Marvel Crisis Protocol
I had the pleasure of getting to play a game of Marvel Crisis Protocol the other day. This is a miniatures skirmish game set in the Marvel universe. Each player controls 4-6 heroes or villains and pull scenarios from a deck of cards that set the way to gain points. You play up to six rounds of back-and-forth, taking objectives and beating the snot out of each other.
At one point, I used MODOK to telekinetically throw a dumpster at Doc Oc.
I could probably end my blog post there, and you know based on just that sentence if this game is right for you. From my single play experience, I would say it captures the fun of superhero fights from comic books. It’s a nice medium complexity, more crunchy with rules than, say, Frostgrave or other Osprey titles. But not quite as complicated as Malifaux. A tad bit more rich than something like Warcry or Killteam.
The characters do have a lot of options and mechanics and powers on them, so if you dive right in with five characters like I did, take 10 minutes to read them carefully. The person who was teaching me helped keep it all straight, but there were several tactical blunders I made by not reading the characters’ abilities closely enough. For instance, I treated MODOK as a weakling when he was actually a big ol whirling dervish of death, which I realized only too late.

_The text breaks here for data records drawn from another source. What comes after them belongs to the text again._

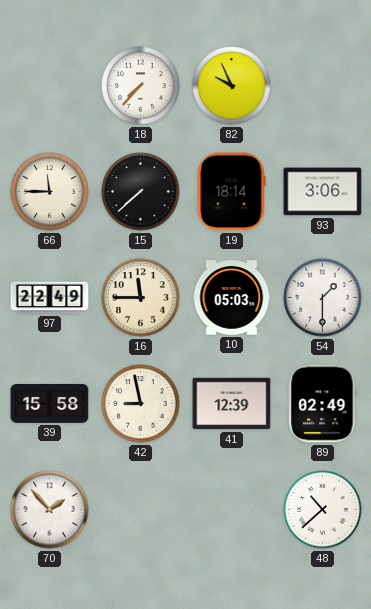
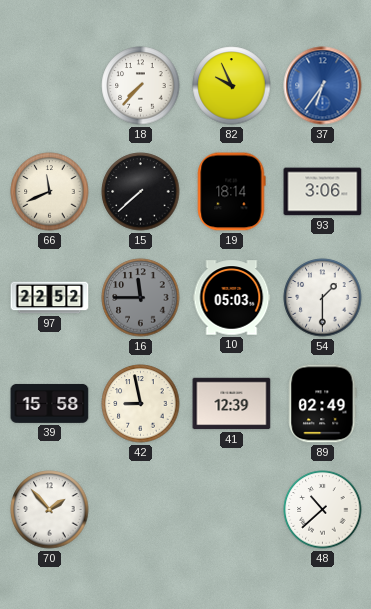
37: none -> 6:36
66: 11:45 -> 11:41
97: 22:49 -> 22:52
16 dial: cream -> grey
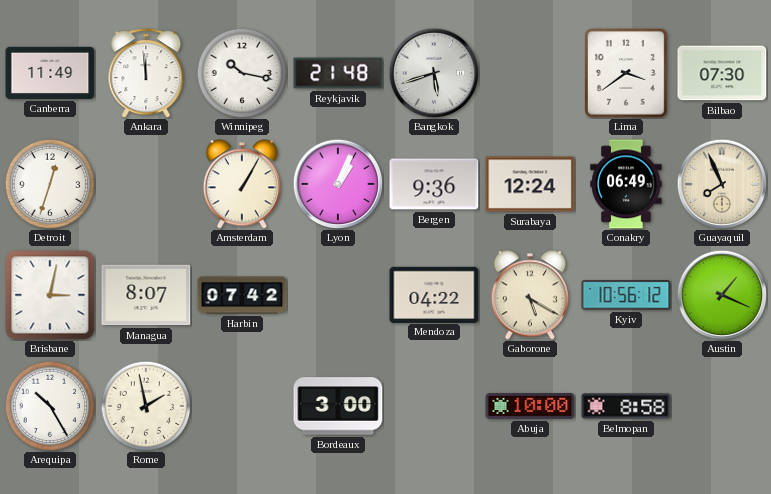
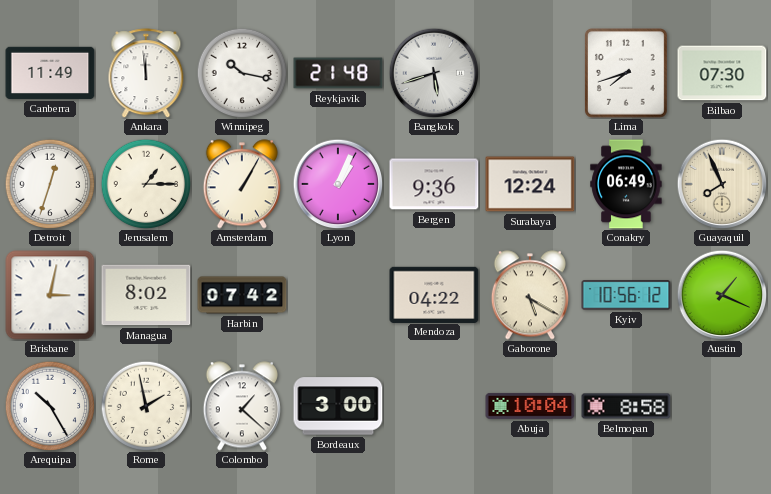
Lima: 3:39 -> 7:42
Jerusalem: none -> 1:15
Managua: 8:07 -> 8:02
Colombo: none -> 1:22
Abuja: 10:00 -> 10:04
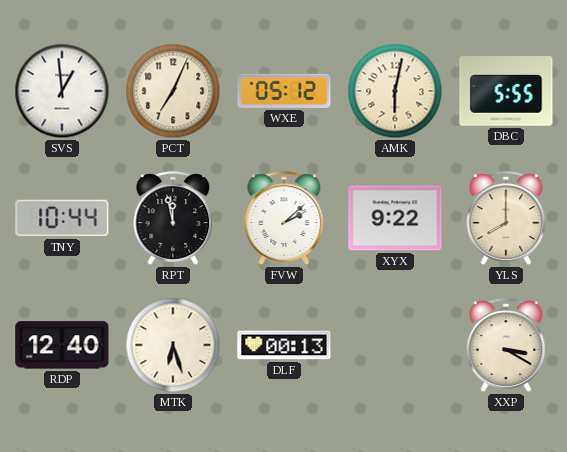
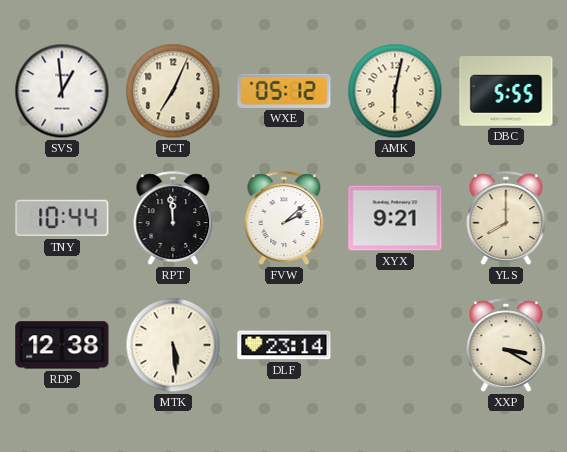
RPT: 11:58 -> 11:59
XYX: 9:22 -> 9:21
RDP: 12:40 -> 12:38
MTK: 6:27 -> 5:29
DLF: 00:13 -> 23:14
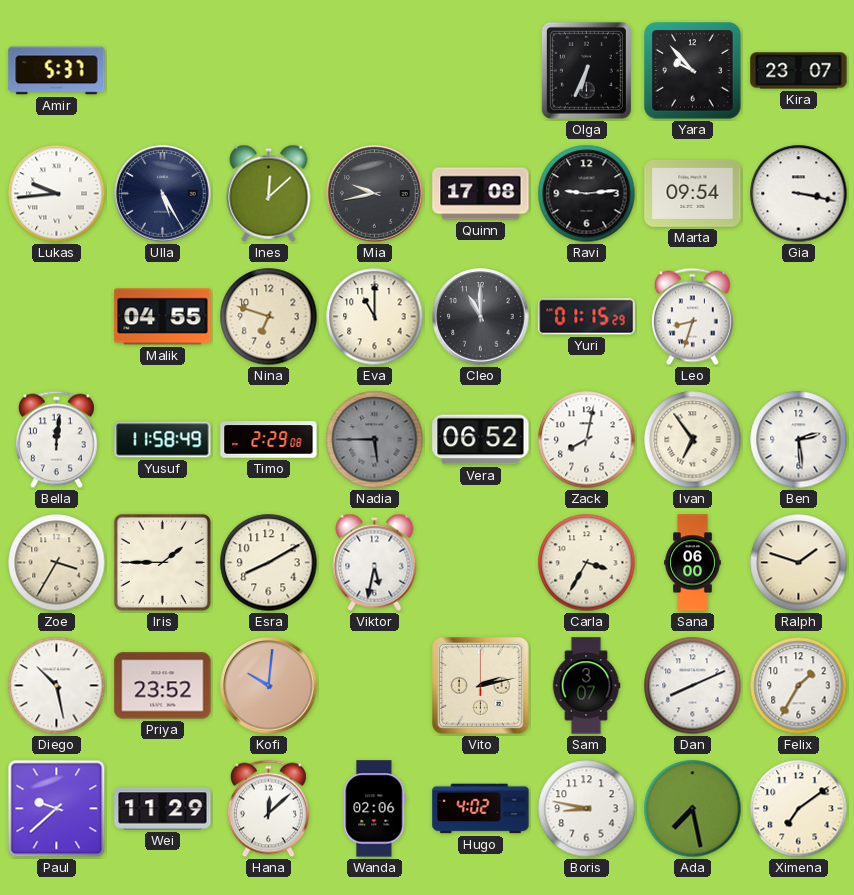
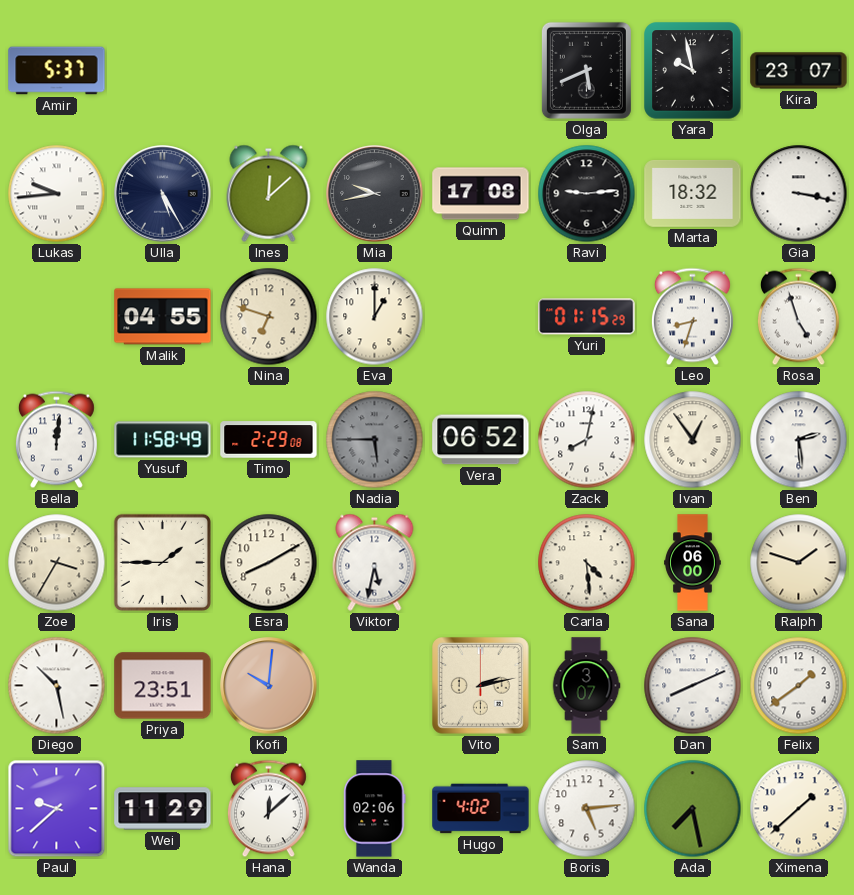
Olga: 6:34 -> 5:41
Yara: 9:53 -> 9:58
Marta: 09:54 -> 18:32
Eva: 11:00 -> 1:00
Cleo: 11:00 -> none
Rosa: none -> 4:57
Ivan: 6:54 -> 12:54
Carla: 3:35 -> 4:29
Priya: 23:52 -> 23:51
Felix: 1:35 -> 1:39
Boris: 8:47 -> 5:14
Ximena: 7:09 -> 1:38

I don’t think it’s one that I would pick up and purchase myself. For one, I have zero interest in painting anything “comic book accurate.” That’s just not my style. I’m more intrigued by the Star Wars Shatterpoint game that they’re launching this summer that plays very similiarly, although I have the same problem. I like being able to paint my minis however the fancy strikes me, and these games feel like they really want you to paint the minis in a “true to media” fashion.
And yes, it has passed my mind more than once that my fascination with miniatures games in my forties is a bit childish. In fact, it’s been grating on me for a while now how many of my hobbies could be said to be “for kids.” I’ve got another blog post ruminating on this and what it means for me.